Some longer-term studies of childhood use of the drug ring alarms about the heightened risk of future addiction. “If you’re prescribed an opioid before 12th grade, your chances of misusing opioids by age 21 are dramatically increased,” he said. “And opioids are being given for dental work, a lot of things that they shouldn’t be given for. We know that if you’re given an opioid early on, your chances of getting into problems in adolescence or early 20s are dramatically enhanced.”
Approximately 8 million adolescents began using prescription opioids between 2002 and 2013, according to ThePainFreeKids.org. Przekop expressed concerns of the effects of these powerful opioids on the developing minds of children. “The big fear that I have is that the child’s brain and the adolescent’s brain is still changing; it still has to grow, develop,” he said. “In adults, we know that within the first 24 hours, areas of the brain that are very important with thinking, processing emotions, being able to choose the right things so you can accomplish goals, are starting to change. So, these medications are changing our brain in ways that aren’t good. I suspect it’s doing the same in the kid’s brain, and the kid’s brains still isn’t completely developed, so it scares me.”

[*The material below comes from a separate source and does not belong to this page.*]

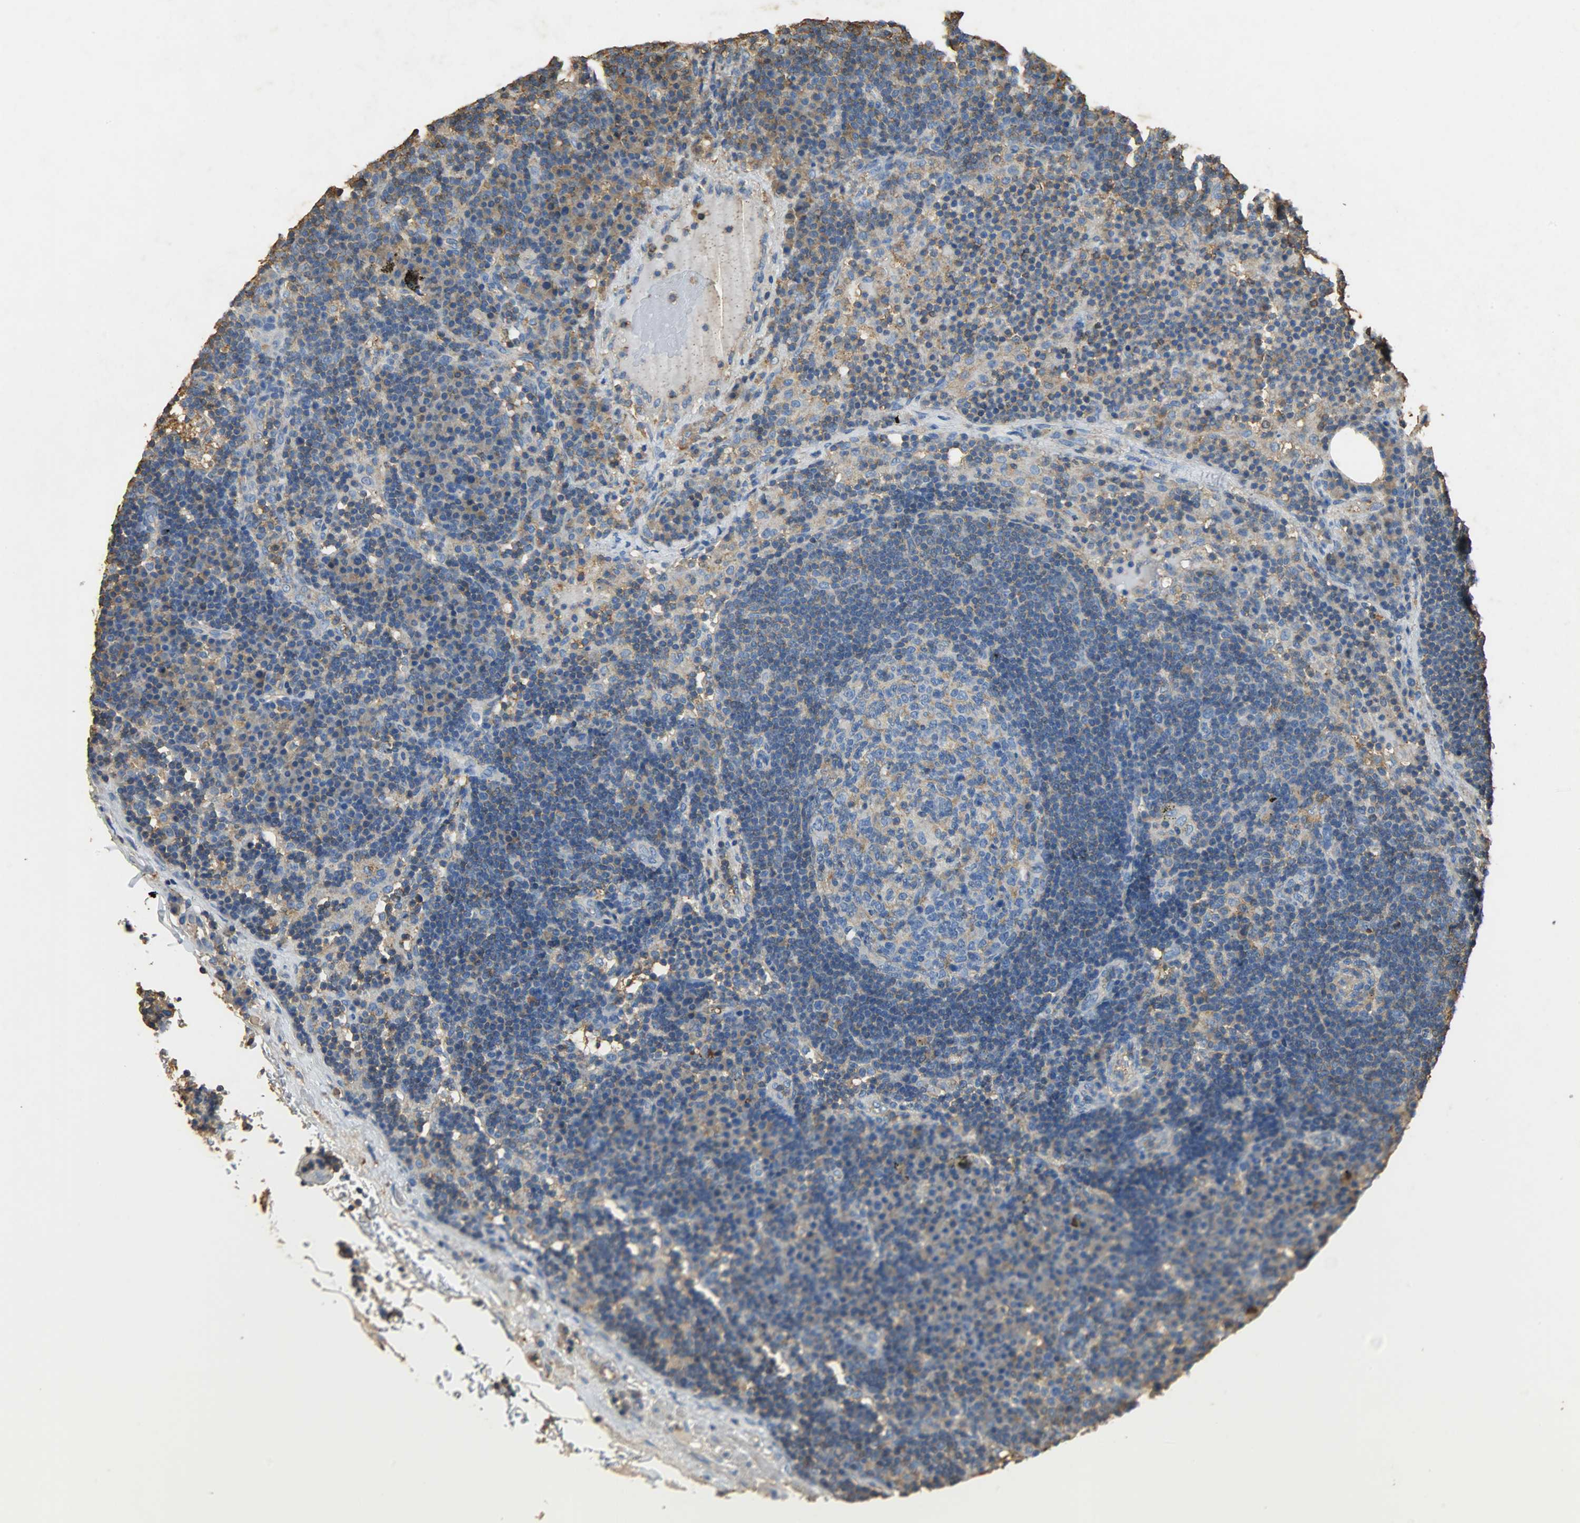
{"staining": {"intensity": "moderate", "quantity": "<25%", "location": "cytoplasmic/membranous"}, "tissue": "lymph node", "cell_type": "Germinal center cells", "image_type": "normal", "snomed": [{"axis": "morphology", "description": "Normal tissue, NOS"}, {"axis": "morphology", "description": "Squamous cell carcinoma, metastatic, NOS"}, {"axis": "topography", "description": "Lymph node"}], "caption": "DAB (3,3'-diaminobenzidine) immunohistochemical staining of normal lymph node demonstrates moderate cytoplasmic/membranous protein expression in approximately <25% of germinal center cells. (IHC, brightfield microscopy, high magnification).", "gene": "ANXA6", "patient": {"sex": "female", "age": 53}}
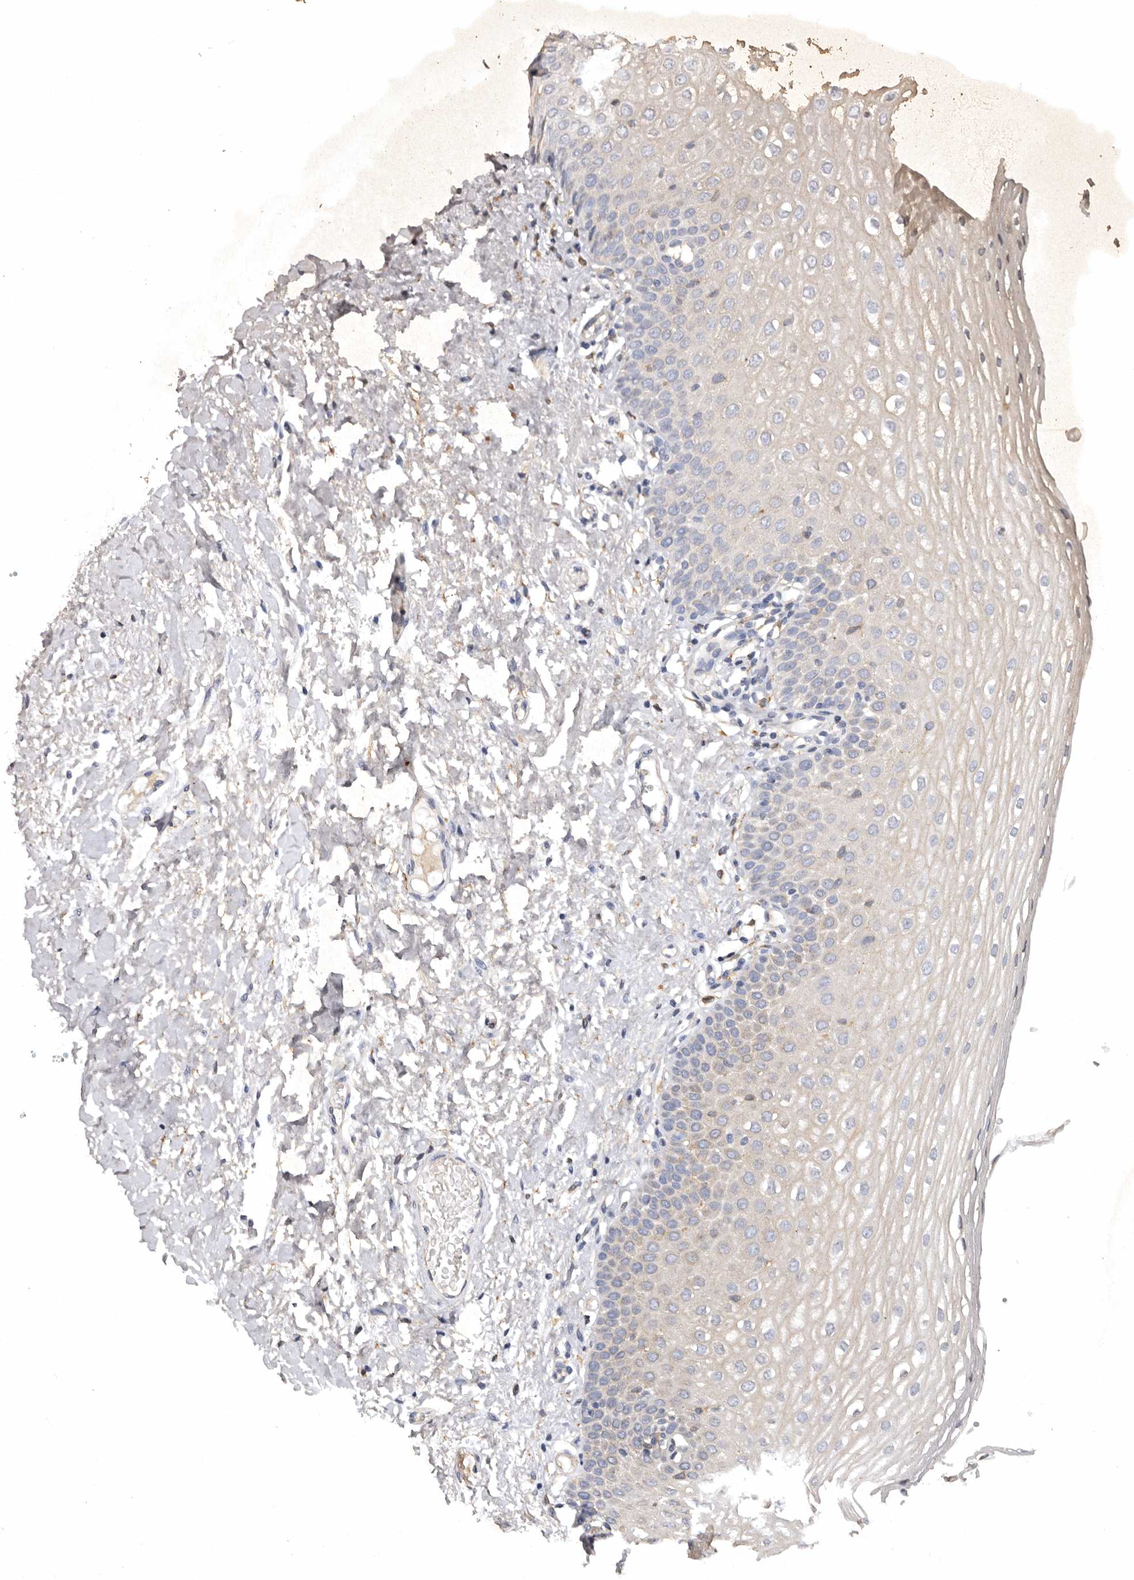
{"staining": {"intensity": "negative", "quantity": "none", "location": "none"}, "tissue": "oral mucosa", "cell_type": "Squamous epithelial cells", "image_type": "normal", "snomed": [{"axis": "morphology", "description": "Normal tissue, NOS"}, {"axis": "topography", "description": "Oral tissue"}], "caption": "High power microscopy image of an IHC micrograph of normal oral mucosa, revealing no significant expression in squamous epithelial cells. Brightfield microscopy of IHC stained with DAB (brown) and hematoxylin (blue), captured at high magnification.", "gene": "INKA2", "patient": {"sex": "female", "age": 56}}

Przekop co-founded The Pain Free Kids (TPFK) with his wife, Allison Przekop, D.O. and William M. Nassar, Esq to address the chronic pain epidemic in children. The holistic program of TPFK provides manual qigong and osteopathy, teaches mindfulness and movement and provides the cognitive tools and a nurturing environment to spur healing. The TPFK foundation provides financial assistance to children whose insurance does not cover their services. TPFK also trains healthcare professionals and conducts research to advance non-pharmacological treatments of pain for children.
Przekop admitted to Rosen that some colleagues have looked down on the couple’s work to support chronic pain solutions that do not include prescribing medication.“But most colleagues are happy that someone wants to take these kids on. Because most of our colleagues have no idea what to do. So they go from primary care to rheumatology to pain specialist to psychiatry. And it’s like a rotating sort of a door,” he explained. “And these kids are frustrated. The parents are especially frustrated. So there is actually someone who wants to try to change and help them. It’s actually a big deal.”
He said to Rosen, “I think you’ll acknowledge that for most doctors, for most people, medicine means a pill. And I think that’s the paradigm shift for certain diseases that we need to try and get out there. For addicts, medicine doesn’t necessarily mean a pill, and a pill might not be the optimal option. That’s the message we need to get out, and it’s hard.”